# Document passage
It questions the concept of discipline and points out Australians had the most troops in military prison but were also the only pure volunteer force, the only Army without the death penalty and one of the elite armies of the war. They travelled furtherest, were away the longest and were the cream of the Britsh forces in fighting but were "undisciplined".
http://www.greatwar.nl/ ( visit the link to see the pictures, sorry some of them didnt copy over)
Trouble with the Australians
In 1918 an average of 9 per 1,000 Australian soldiers in Europe resided in prison.
Among Canadians, New Zealanders and South Africans there was an average of 1.6 per 1,000 men behind bars.
Field-Marshall Douglas Haig was convinced this was due to the low standard of discipline among the Australian divisions.
Picture: Slovenly Australian Soldiers
"Tell us what you want us to do, Sir - but you must let us do it our own way"
The Aussie way of Discipline
By Rob Ruggenberg
Until this very day military strategists impress on officers the value of discipline among the troops. Almost unanimously is the thought that only disciplined soldiers are ready for war. Undisciplined men are disobedient troublemakers. They can't be trusted and they won't fight well.
It seems that one of the great experiences of the First World War - and a true heritage of that Great War - is going to be forgotten. This Australian lesson is worth to be remembered - not only in Australia, and not only in military circuits.
The Australian lesson learns that discipline has nothing to do with dedication, and very little with training. The keywords in this lesson are: collective discipline and individualism - words that sound like curses in the ears of many a commanding officer.

# Records provided
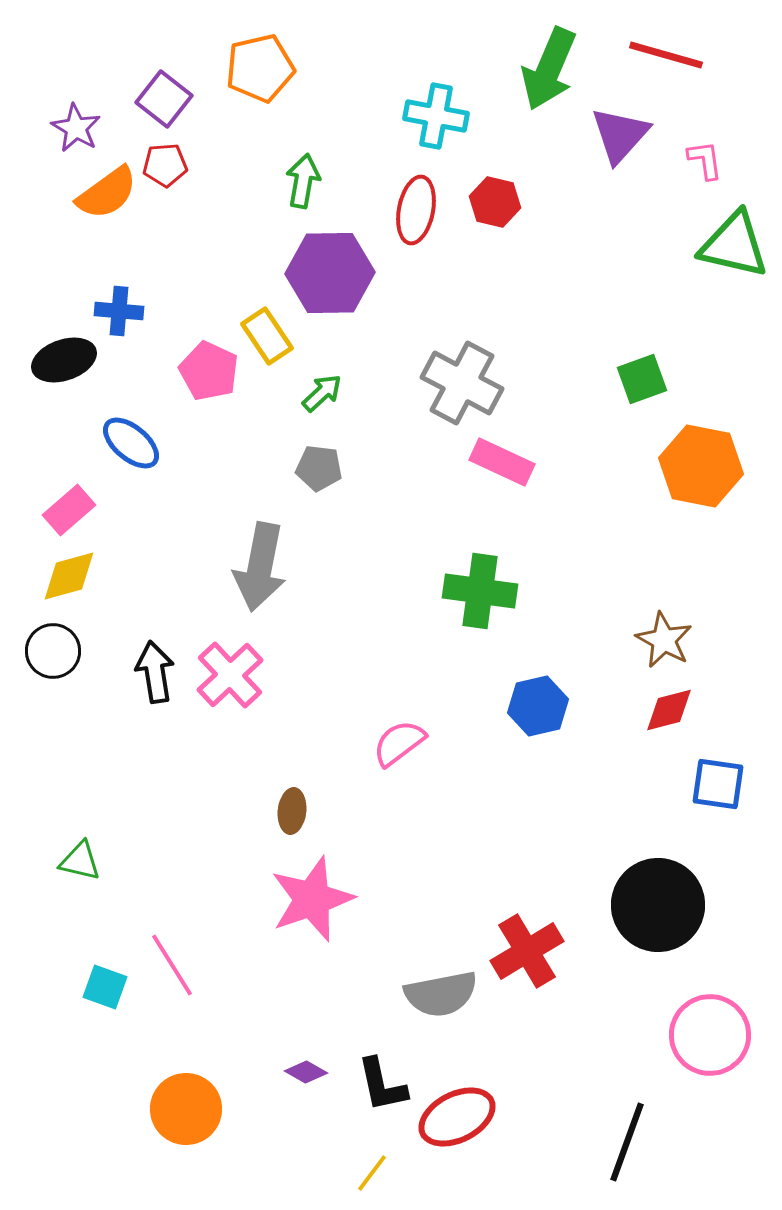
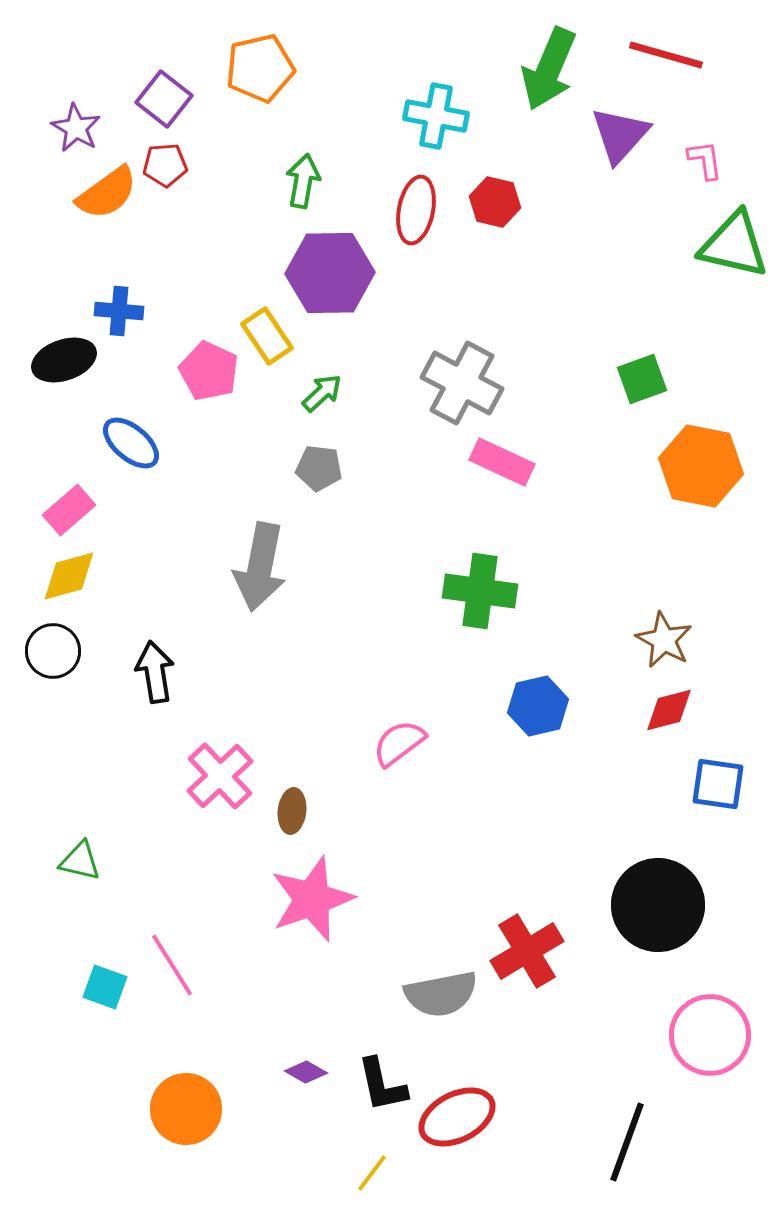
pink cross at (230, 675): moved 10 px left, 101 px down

--

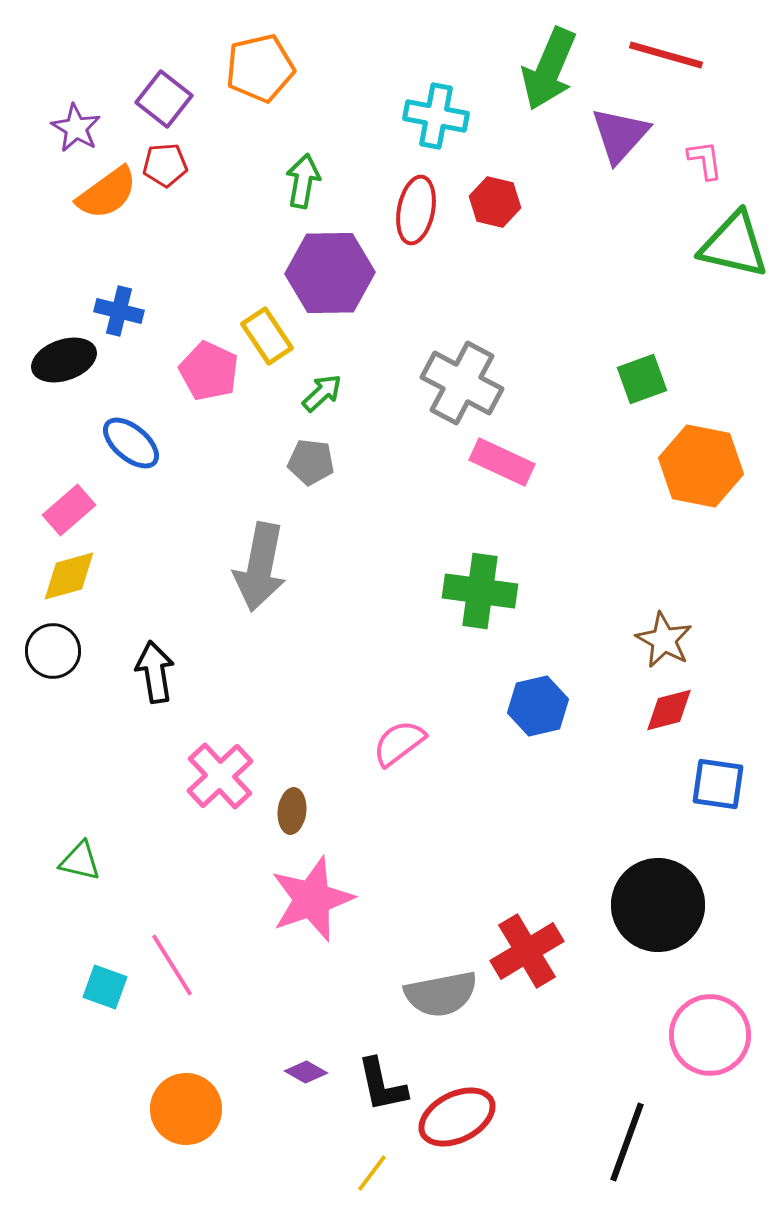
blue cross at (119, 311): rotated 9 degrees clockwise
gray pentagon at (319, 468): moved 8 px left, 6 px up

# Exercise task 1
Print the passage on Australian discipline between "Trouble with the" and "the Australian divisions.", inclusive.
# Exercise task 2
In the passage on Australian discipline, what average number of men per 1,000 were behind bars among Canadians, New Zealanders and South Africans?
The records have no connection to the text.

# Final result 1
Trouble with the Australians
In 1918 an average of 9 per 1,000 Australian soldiers in Europe resided in prison.
Among Canadians, New Zealanders and South Africans there was an average of 1.6 per 1,000 men behind bars.
Field-Marshall Douglas Haig was convinced this was due to the low standard of discipline among the Australian divisions.

# Final result 2
1.6 per 1,000 men.